Wiscasset, Waterville & Farmington-
More on this later, when I’m not using my phone to post, but we spent a day in Maine with the WW&F Railway and it couldn’t have gone better.
What is up With Spring?-
For some reason the weather has been odd here lately, of course I haven’t been here very much as of late. Apparently winter is having a hard time letting go, it snowed in April (highly unusual here) and windchills yesterday were in the 30s. It’s been a weird spring.
Here’s a highballing NS manifest, just to prove I’m still around.
Something About a High Nose II –
As a bit more filler, to make up for being too busy to write anything in-depth, I offer Norfolk Southern GP38-2 5217. I photographed this locomotive at New Haven, Indiana, back in the late 1990’s (although the exact date is beyond my recollection).
Apparently, this locomotive is still active on the NS roster (as of late February 2017) and was converted to be controlled by remote.
I have a lot going on for the next few weeks, so I’m thinking this will be my last post until early April. Stay tuned, I should have some more B&M N scale stuff coming, as well as other eastern road related content.
Thanks for stopping by.
Things have been busy on my end, but I am working on some new content. In the meantime, here’s this…
Something About a High Nose –
Conway Scenic 216 is a 2500HP EMD GP35 which was obtained from Pan Am in 2010. This unit apparently started life in 1965 with Norfolk and Western as 1328 and has dual controls, so it can be operated more easily in either direction.
I see 4-axle high hoods here in the Midwest on a regular (although decreasing) basis, Norfolk Southern uses a number of more modern high hoods in various roles; they break up the parade of typical 6-axle safety cabs, increasingly taking control of North American railroads. Like Norfolk Southern (ex Southern) GP50 7010 below, which I photographed outside of Woodburn, Indiana in 2011. This locomotive was rebuilt in 2015 into a GP33ECO (Norfolk Southern 4723).
End of The Line –
The post marking the End of Track of what is left of the Northern heading railroad-south out of West Lebanon NH. The End of Track marker is across the Glen Road stone overpass, just prior to the first bridge over the Mascoma River as you head south.

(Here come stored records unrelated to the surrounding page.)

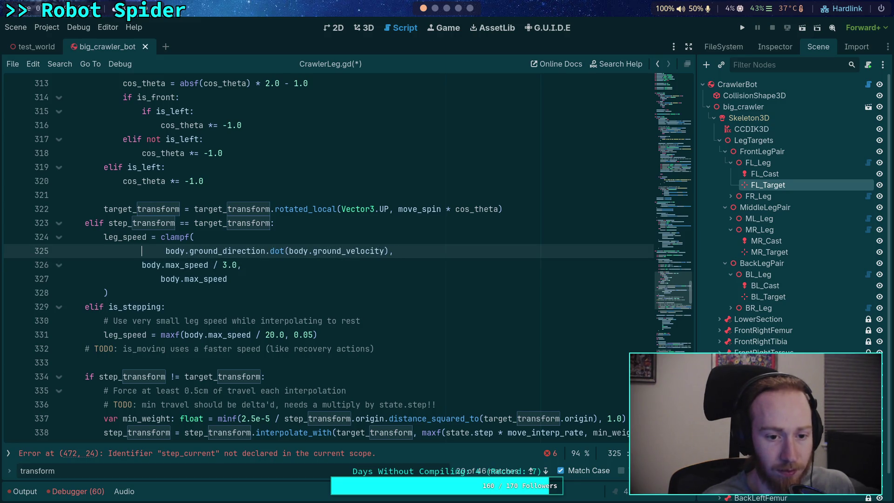
key("Down")
key("shift+Tab")
key("Down")
key("Down")
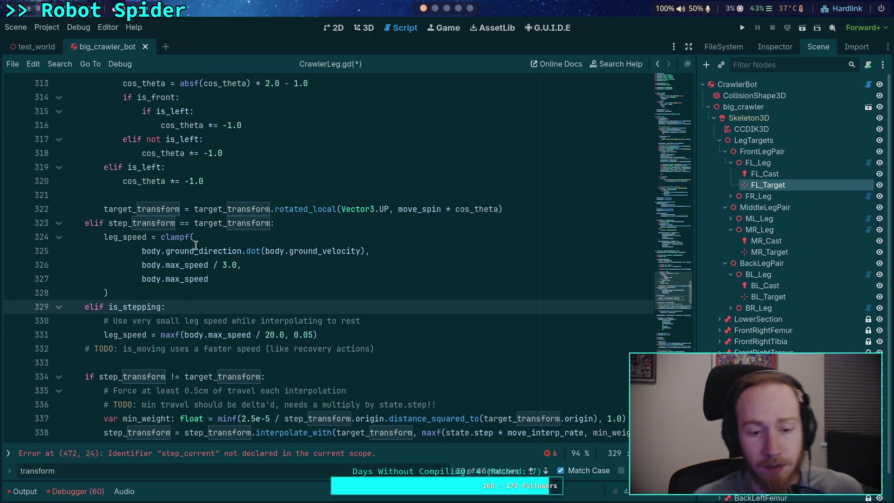
mouse_move(174, 238)
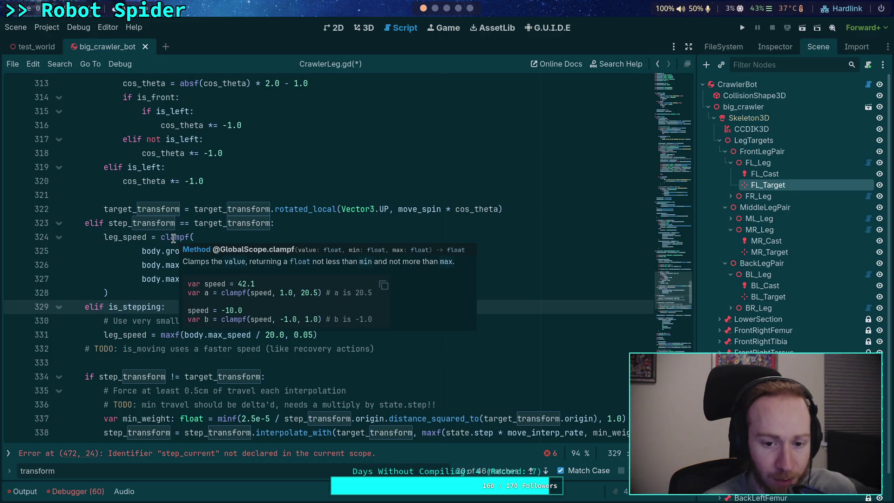
left_click(169, 285)
left_click(169, 291)
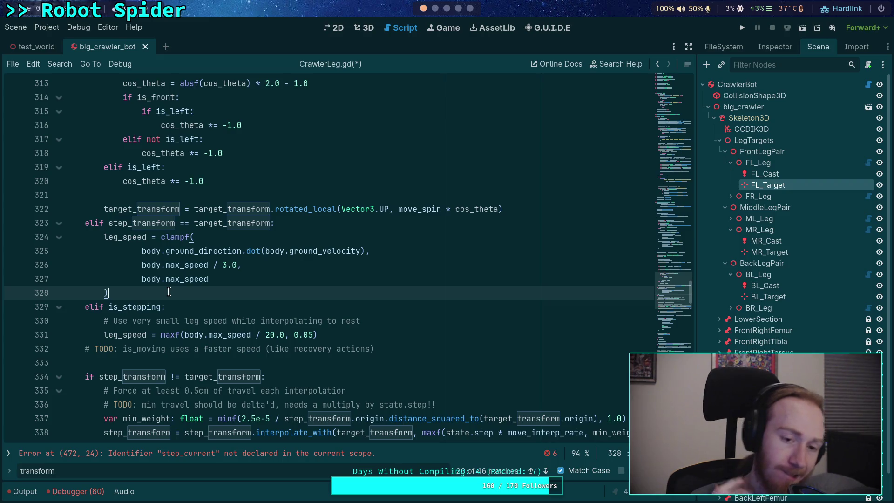
scroll(181, 278, "up", 3)
scroll(181, 278, "up", 2)
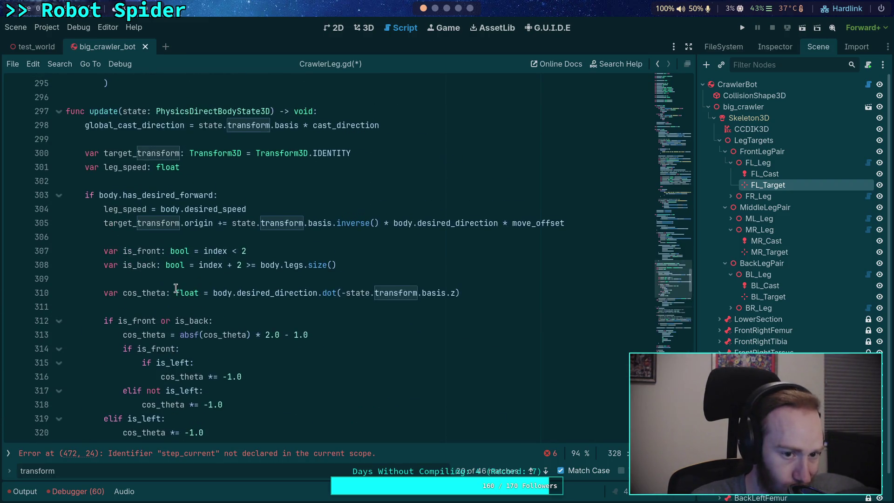
scroll(178, 285, "down", 1)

This section of track has only been used occasionally for car storage over the past few years, but it does represent the end of in-use track, at least for now.
Sunday Afternoon Trip to a Rail Yard –
While my older two children are slowly losing their interest in trains, my youngest (a boy) is just entering that stage of life. We had some time together as a family this past Sunday and Norfolk Southern happens to have a yard the next town over (the former Nickel Plate Road – East Wayne yard). A trip to the yard seemed like a good way to kill some time and, fortunately, there is a public road which largely runs parallel to, and partially cuts through, the NS facility.

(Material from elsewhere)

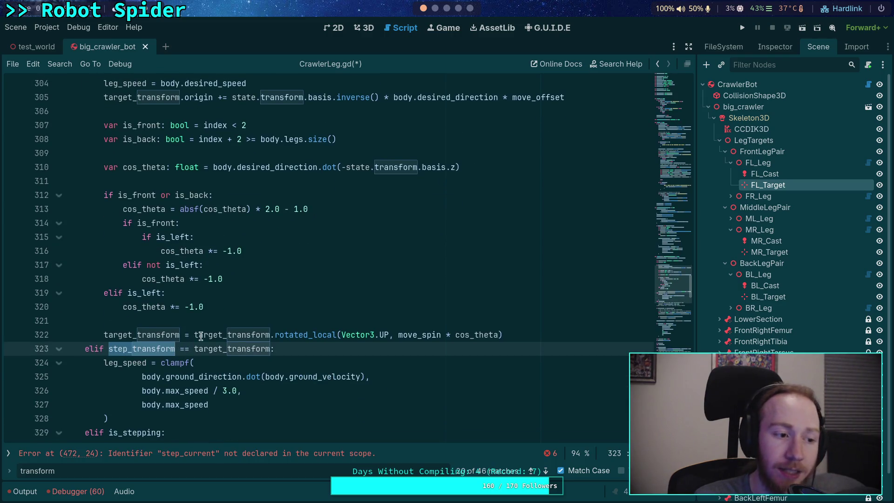
double_click(241, 348)
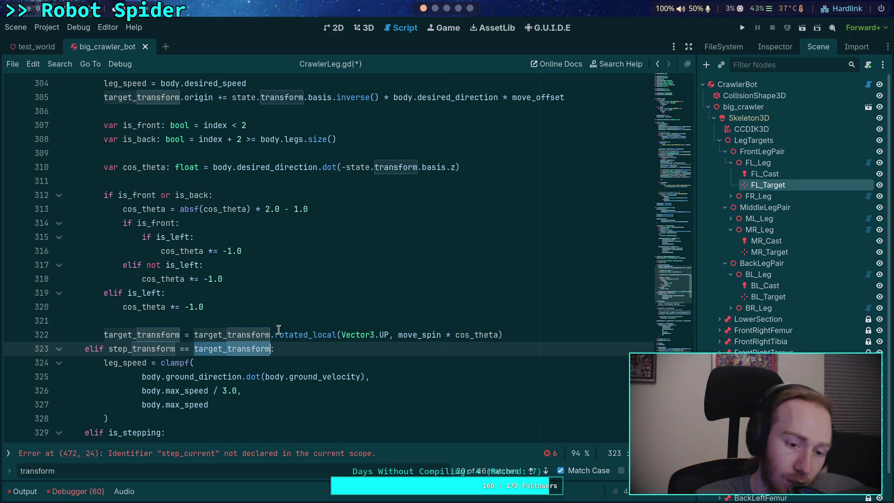
mouse_move(280, 332)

Yes, we spent more time driving there than we did actually looking at trains. Yes, there wasn’t much activity on a Sunday afternoon. The important thing is that my two year old son had a heck of a time seeing all of those locomotives in one place. If you have some time on your hands, and a little person in your life who loves trains, take some time to visit your local railroads. The train bug might drift away as they get older, or one trip could spark a life long enjoyment of railroading. There’s only one way to find out.